- _TAREAS_:
1. Enumera los adjetivos que la reflexión sobre el hijo pródigo aplica al hijo mayor de la parábola.
2. Traduce al inglés esta oración de la reflexión sobre el hijo pródigo: «Ya recordáis que Yahweh le preguntaba por su hermano, y aquél le respondía: "¿acaso soy yo el guardián de mi hermano?"»
3. Según la reflexión sobre el hijo pródigo, ¿con qué palabras se refiere el hijo mayor al pequeño cuando habla con su padre?

- _TEXTO DE ORIGEN_:

◇ ◇ ◇ ◇

Si tu hermano... has salvado a tu hermano. Al
leer estas palabras del Evangelio, me ha venido a la cabeza la parábola del
hijo pródigo, cuando el hijo/hermano mayor, hablando con su padre, se refiere
al pequeño como «ese hijo tuyo». Como cuando el hijo de cualquier familia ha
hecho algo indebido, y uno de los padres se dirige al otro diciendo: «tu
hijo...», como si fuera sólo «hijo del otro» y no propio. Cuando alguien
comienza una frase así «ese hijo tuyo».... ya se sabe que lo que sigue no son
alabanzas ni parabienes. Por eso, lo primero que responde el padre de aquella
parábola al reproche de ese hijo mayor obediente, intachable y.... ¡también
bastante desagradable! es: «tu hermano...».
Nos gusta mucho estar en casa
como «hijos únicos», sentirnos dueños de la casa, y con derechos adquiridos
sobre el padre y su herencia... y el «hermano» que vuelve me estorba, y no
pocas veces el que está en casa, que no se ha ido, también. Esto que podría
llamarse el «síndrome del hijo único», el que no quiere reconocer en el otro a
un hermano, y tiene una buena lista de razones para distanciarse de él... es
tan viejo como Caín. Ya recordáis que Yahweh le preguntaba por su hermano, y
aquél le respondía: "¿acaso soy yo el guardián de mi hermano?"

◇ ◇ ◇ ◇

- _DATOS PROPORCIONADOS_:
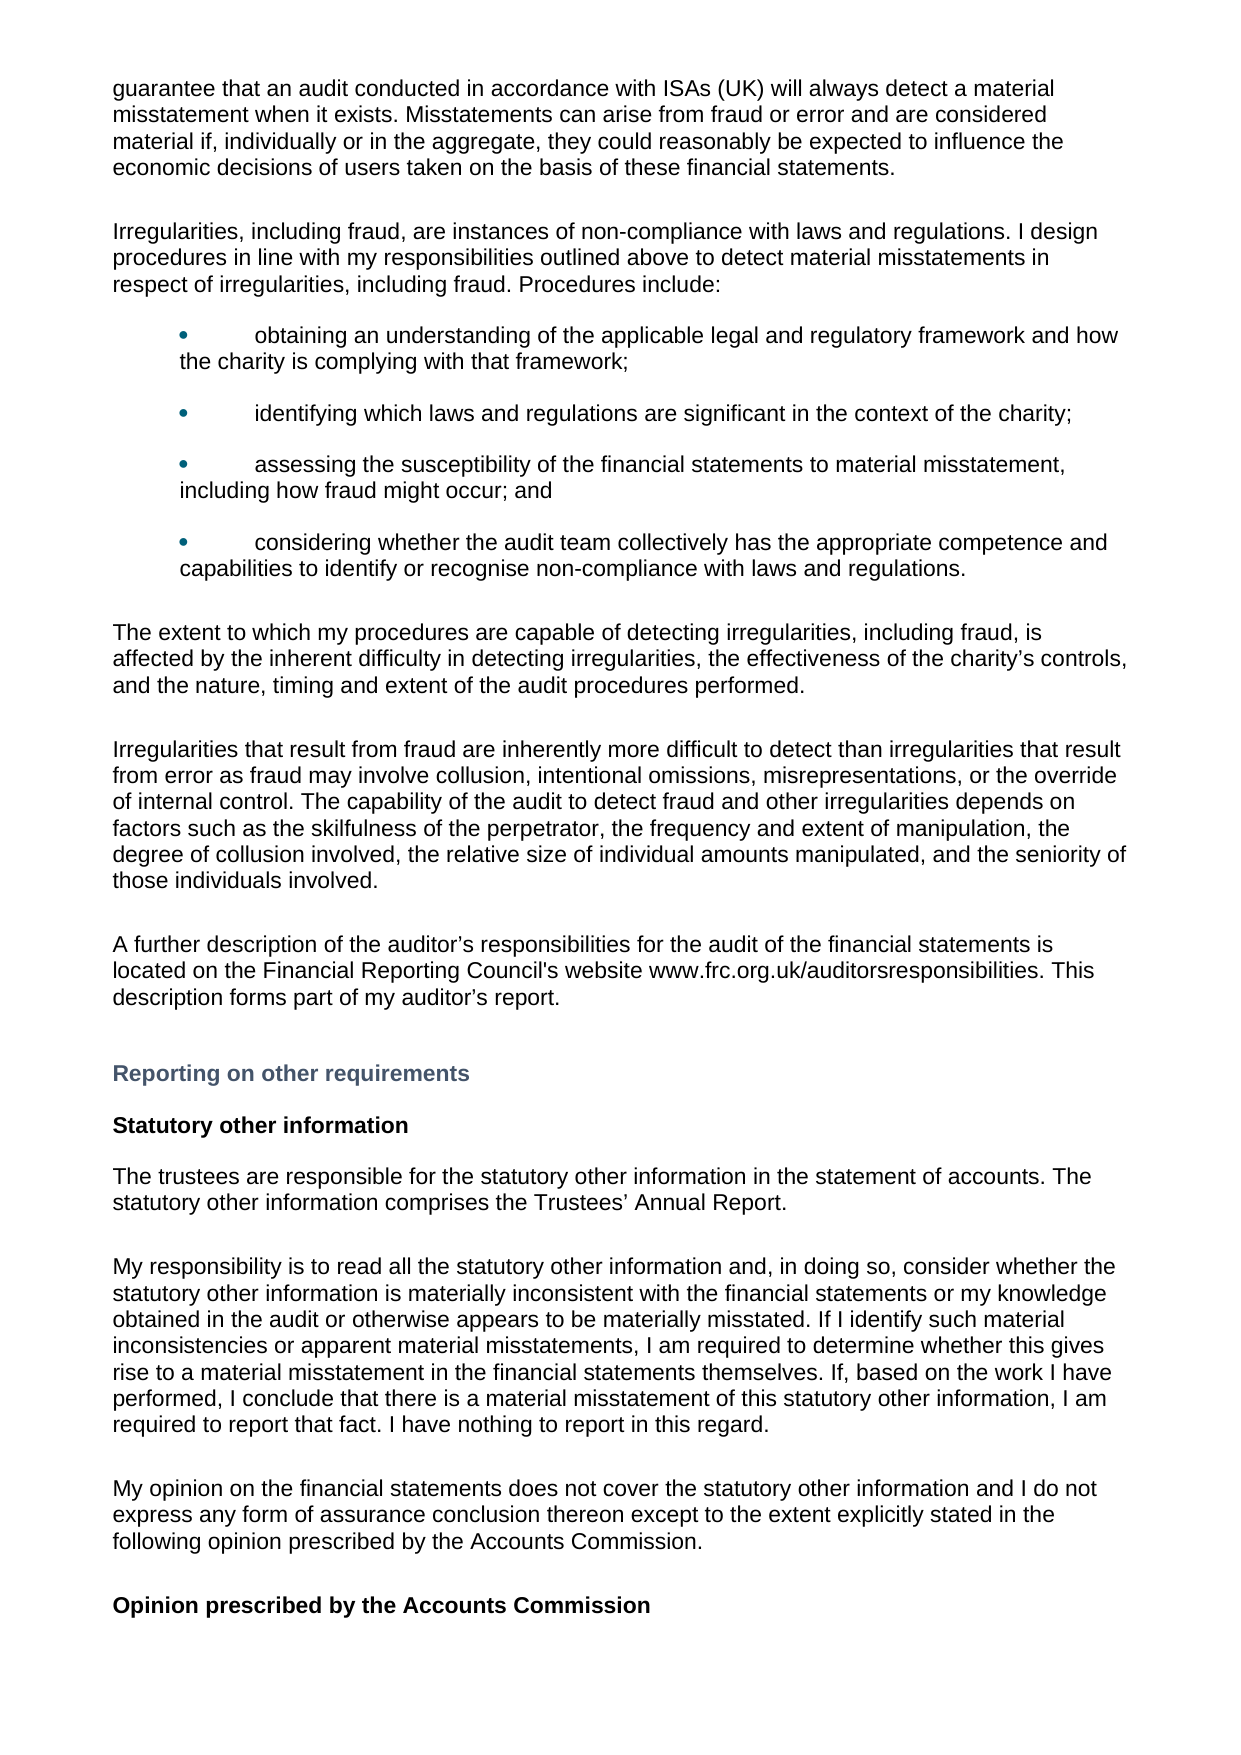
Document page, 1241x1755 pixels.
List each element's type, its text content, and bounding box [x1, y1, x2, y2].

text Statutory other information [112, 1112, 1128, 1138]
list identifying which laws and regulations are significant in the context of the charity; [179, 400, 1128, 426]
list assessing the susceptibility of the financial statements to material misstatement, including how fraud might occur; and [179, 451, 1128, 504]
text Opinion prescribed by the Accounts Commission [112, 1592, 1128, 1618]
text guarantee that an audit conducted in accordance with ISAs (UK) will always detect a material misstatement when it exists. Misstatements can arise from fraud or error and are considered material if, individually or in the aggregate, they could reasonably be expected to influence the economic decisions of users taken on the basis of these financial statements. [112, 75, 1128, 180]
text My opinion on the financial statements does not cover the statutory other information and I do not express any form of assurance conclusion thereon except to the extent explicitly stated in the following opinion prescribed by the Accounts Commission. [112, 1475, 1128, 1554]
text Irregularities, including fraud, are instances of non-compliance with laws and regulations. I design procedures in line with my responsibilities outlined above to detect material misstatements in respect of irregularities, including fraud. Procedures include: [112, 218, 1128, 297]
text A further description of the auditor’s responsibilities for the audit of the financial statements is located on the Financial Reporting Council's website www.frc.org.uk/auditorsresponsibilities. This description forms part of my auditor’s report. [112, 931, 1128, 1010]
text The trustees are responsible for the statutory other information in the statement of accounts. The statutory other information comprises the Trustees’ Annual Report. [112, 1163, 1128, 1216]
subtitle Reporting on other requirements [112, 1060, 1128, 1087]
list obtaining an understanding of the applicable legal and regulatory framework and how the charity is complying with that framework; [179, 322, 1128, 375]
text My responsibility is to read all the statutory other information and, in doing so, consider whether the statutory other information is materially inconsistent with the financial statements or my knowledge obtained in the audit or otherwise appears to be materially misstated. If I identify such material inconsistencies or apparent material misstatements, I am required to determine whether this gives rise to a material misstatement in the financial statements themselves. If, based on the work I have performed, I conclude that there is a material misstatement of this statutory other information, I am required to report that fact. I have nothing to report in this regard. [112, 1253, 1128, 1438]
list considering whether the audit team collectively has the appropriate competence and capabilities to identify or recognise non-compliance with laws and regulations. [179, 529, 1128, 581]
text The extent to which my procedures are capable of detecting irregularities, including fraud, is affected by the inherent difficulty in detecting irregularities, the effectiveness of the charity’s controls, and the nature, timing and extent of the audit procedures performed. [112, 619, 1128, 698]
text Irregularities that result from fraud are inherently more difficult to detect than irregularities that result from error as fraud may involve collusion, intentional omissions, misrepresentations, or the override of internal control. The capability of the audit to detect fraud and other irregularities depends on factors such as the skilfulness of the perpetrator, the frequency and extent of manipulation, the degree of collusion involved, the relative size of individual amounts manipulated, and the seniority of those individuals involved. [112, 736, 1128, 894]
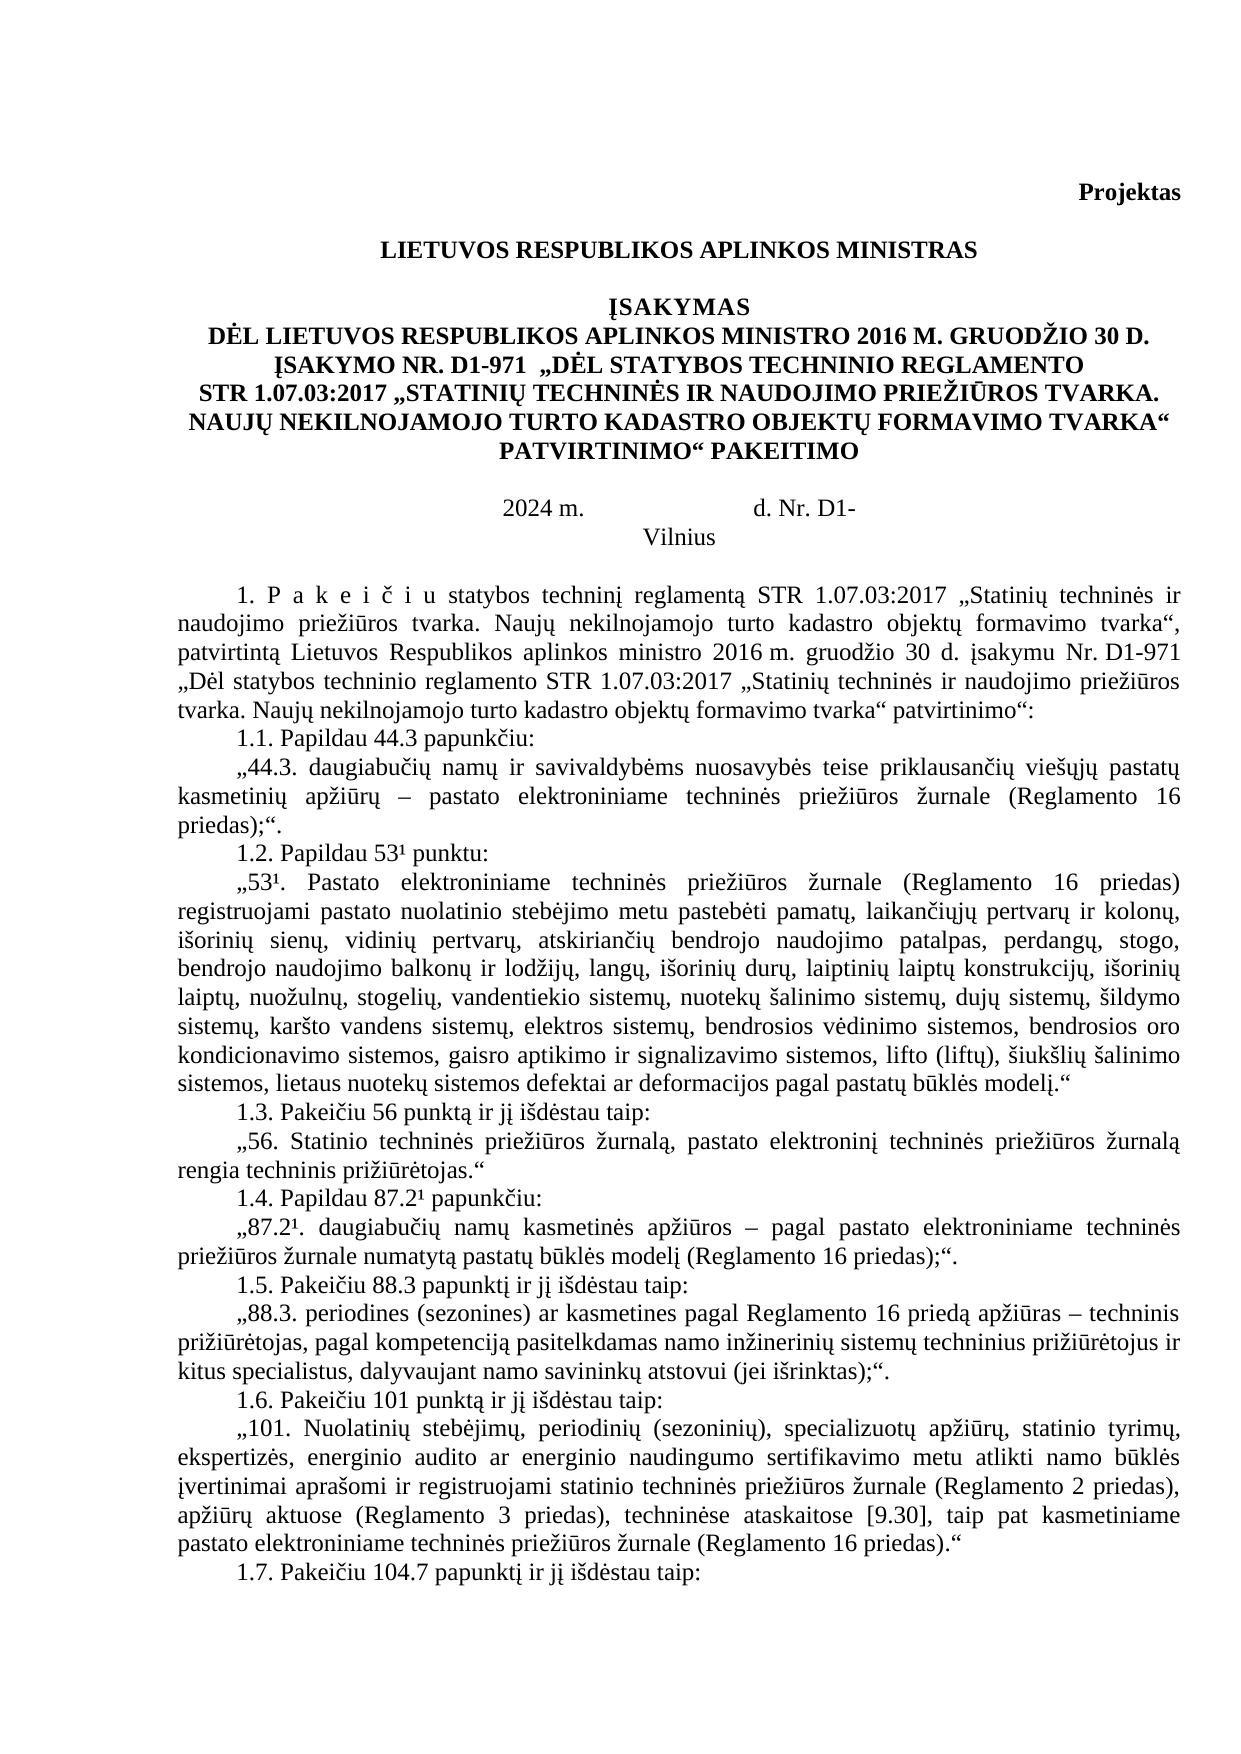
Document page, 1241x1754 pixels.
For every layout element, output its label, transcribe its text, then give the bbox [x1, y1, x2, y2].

text 1.1. Papildau 44.3 papunkčiu: [177, 723, 1181, 752]
text Projektas [177, 177, 1181, 206]
text „87.2¹. daugiabučių namų kasmetinės apžiūros – pagal pastato elektroniniame techninės priežiūros žurnale numatytą pastatų būklės modelį (Reglamento 16 priedas);“. [177, 1212, 1181, 1270]
text 1.2. Papildau 53¹ punktu: [177, 838, 1181, 867]
text LIETUVOS RESPUBLIKOS APLINKOS MINISTRAS [177, 235, 1181, 263]
text DĖL LIETUVOS RESPUBLIKOS APLINKOS MINISTRO 2016 M. GRUODŽIO 30 D. ĮSAKYMO NR. D1-971 „DĖL STATYBOS TECHNINIO REGLAMENTO STR 1.07.03:2017 „STATINIŲ TECHNINĖS IR NAUDOJIMO PRIEŽIŪROS TVARKA. NAUJŲ NEKILNOJAMOJO TURTO KADASTRO OBJEKTŲ FORMAVIMO TVARKA“ PATVIRTINIMO“ PAKEITIMO [177, 321, 1181, 465]
text 1.6. Pakeičiu 101 punktą ir jį išdėstau taip: [177, 1385, 1181, 1413]
text 1.3. Pakeičiu 56 punktą ir jį išdėstau taip: [177, 1097, 1181, 1126]
text „56. Statinio techninės priežiūros žurnalą, pastato elektroninį techninės priežiūros žurnalą rengia techninis prižiūrėtojas.“ [177, 1126, 1181, 1183]
text ĮSAKYMAS [177, 292, 1181, 321]
text 1.4. Papildau 87.2¹ papunkčiu: [177, 1183, 1181, 1212]
text „88.3. periodines (sezonines) ar kasmetines pagal Reglamento 16 priedą apžiūras – techninis prižiūrėtojas, pagal kompetenciją pasitelkdamas namo inžinerinių sistemų techninius prižiūrėtojus ir kitus specialistus, dalyvaujant namo savininkų atstovui (jei išrinktas);“. [177, 1298, 1181, 1385]
text Vilnius [177, 522, 1181, 551]
text 1.5. Pakeičiu 88.3 papunktį ir jį išdėstau taip: [177, 1270, 1181, 1298]
text „101. Nuolatinių stebėjimų, periodinių (sezoninių), specializuotų apžiūrų, statinio tyrimų, ekspertizės, energinio audito ar energinio naudingumo sertifikavimo metu atlikti namo būklės įvertinimai aprašomi ir registruojami statinio techninės priežiūros žurnale (Reglamento 2 priedas), apžiūrų aktuose (Reglamento 3 priedas), techninėse ataskaitose [9.30], taip pat kasmetiniame pastato elektroniniame techninės priežiūros žurnale (Reglamento 16 priedas).“ [177, 1413, 1181, 1557]
text 1.7. Pakeičiu 104.7 papunktį ir jį išdėstau taip: [177, 1557, 1181, 1586]
text „44.3. daugiabučių namų ir savivaldybėms nuosavybės teise priklausančių viešųjų pastatų kasmetinių apžiūrų – pastato elektroniniame techninės priežiūros žurnale (Reglamento 16 priedas);“. [177, 752, 1181, 838]
text 2024 m. d. Nr. D1- [177, 493, 1181, 522]
text „53¹. Pastato elektroniniame techninės priežiūros žurnale (Reglamento 16 priedas) registruojami pastato nuolatinio stebėjimo metu pastebėti pamatų, laikančiųjų pertvarų ir kolonų, išorinių sienų, vidinių pertvarų, atskiriančių bendrojo naudojimo patalpas, perdangų, stogo, bendrojo naudojimo balkonų ir lodžijų, langų, išorinių durų, laiptinių laiptų konstrukcijų, išorinių laiptų, nuožulnų, stogelių, vandentiekio sistemų, nuotekų šalinimo sistemų, dujų sistemų, šildymo sistemų, karšto vandens sistemų, elektros sistemų, bendrosios vėdinimo sistemos, bendrosios oro kondicionavimo sistemos, gaisro aptikimo ir signalizavimo sistemos, lifto (liftų), šiukšlių šalinimo sistemos, lietaus nuotekų sistemos defektai ar deformacijos pagal pastatų būklės modelį.“ [177, 867, 1181, 1097]
text 1. P a k e i č i u statybos techninį reglamentą STR 1.07.03:2017 „Statinių techninės ir naudojimo priežiūros tvarka. Naujų nekilnojamojo turto kadastro objektų formavimo tvarka“, patvirtintą Lietuvos Respublikos aplinkos ministro 2016 m. gruodžio 30 d. įsakymu Nr. D1‑971 „Dėl statybos techninio reglamento STR 1.07.03:2017 „Statinių techninės ir naudojimo priežiūros tvarka. Naujų nekilnojamojo turto kadastro objektų formavimo tvarka“ patvirtinimo“: [177, 580, 1181, 723]
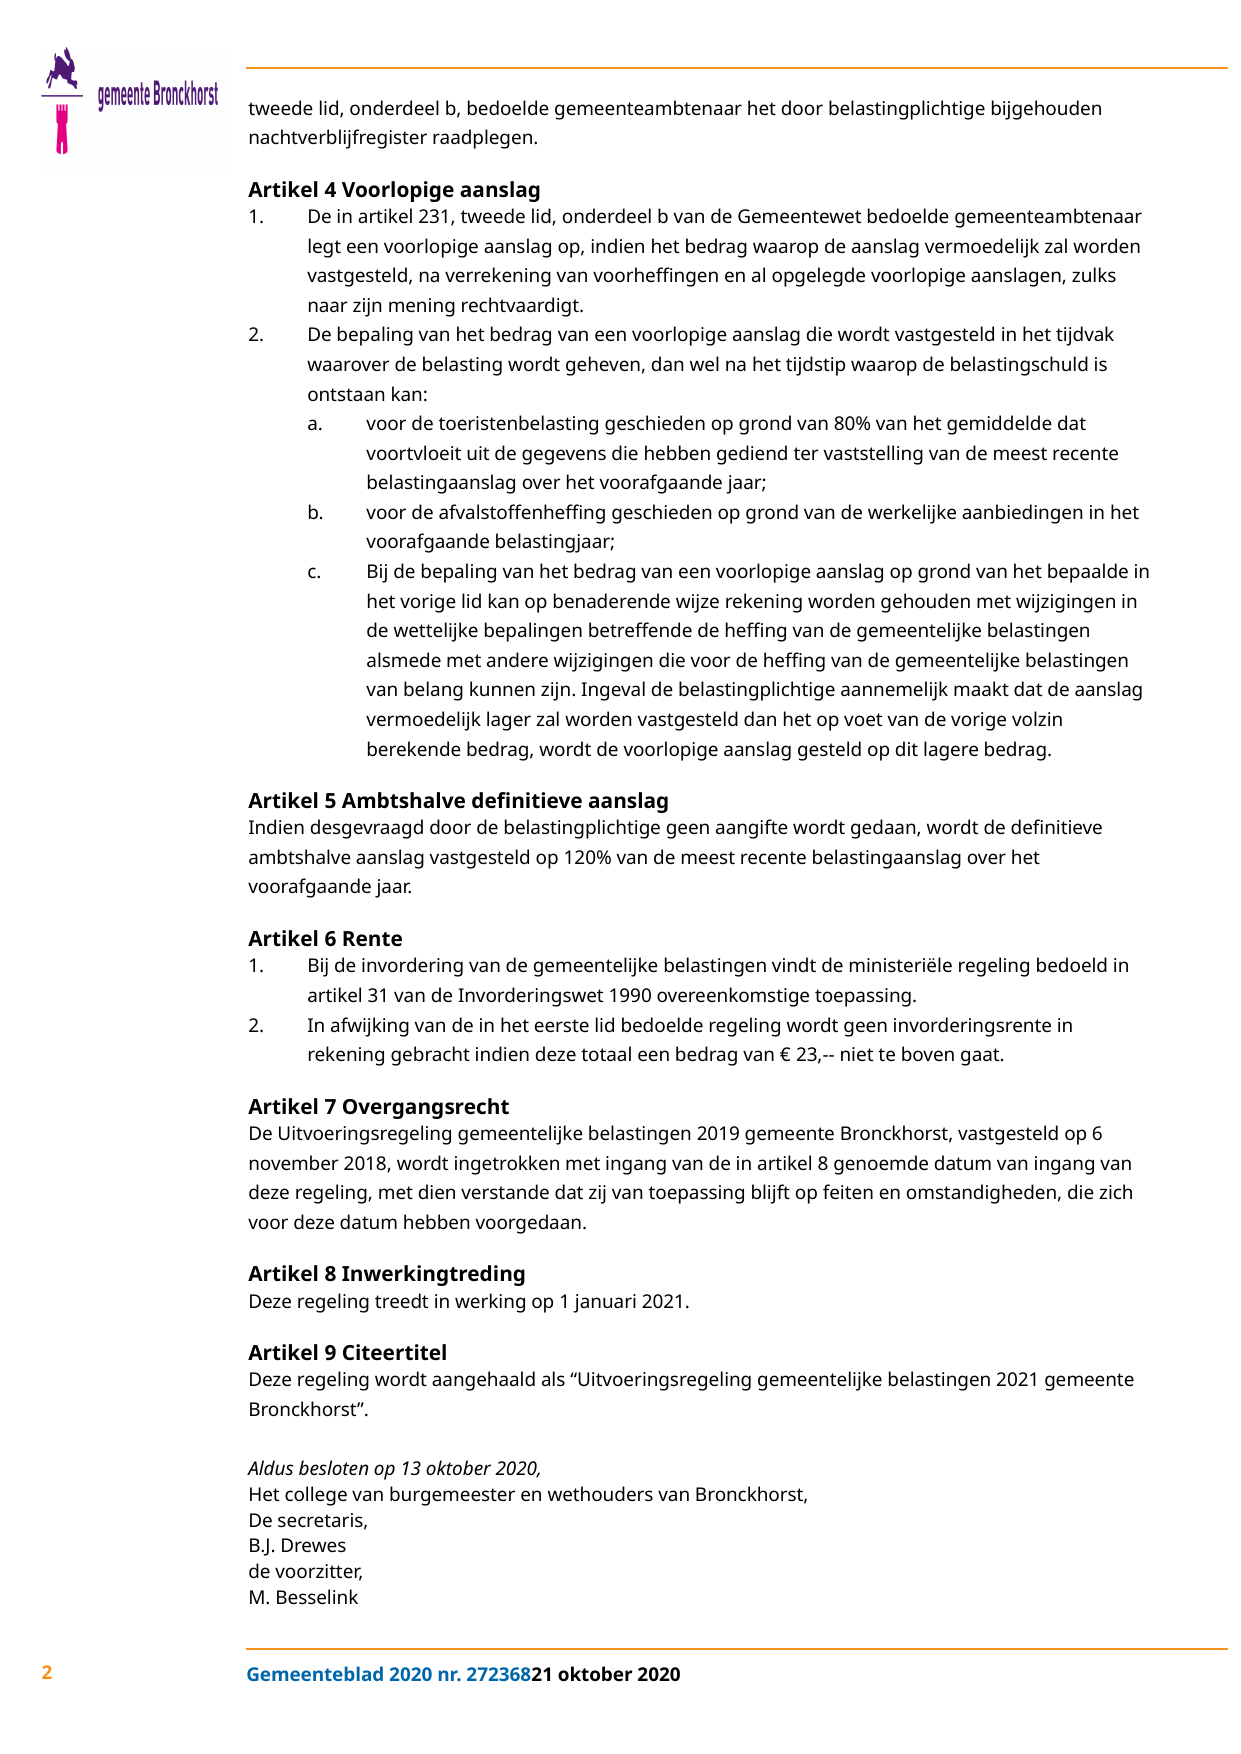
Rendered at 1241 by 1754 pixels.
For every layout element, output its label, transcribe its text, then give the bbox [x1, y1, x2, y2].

◇ ◇ ◇ ◇

- _SOLUCIONES_:
1. Obediente, intachable y bastante desagradable.

2. You will remember that Yahweh asked him about his brother, and he replied: "Am I my brother's keeper?"

3. Lo llama «ese hijo tuyo».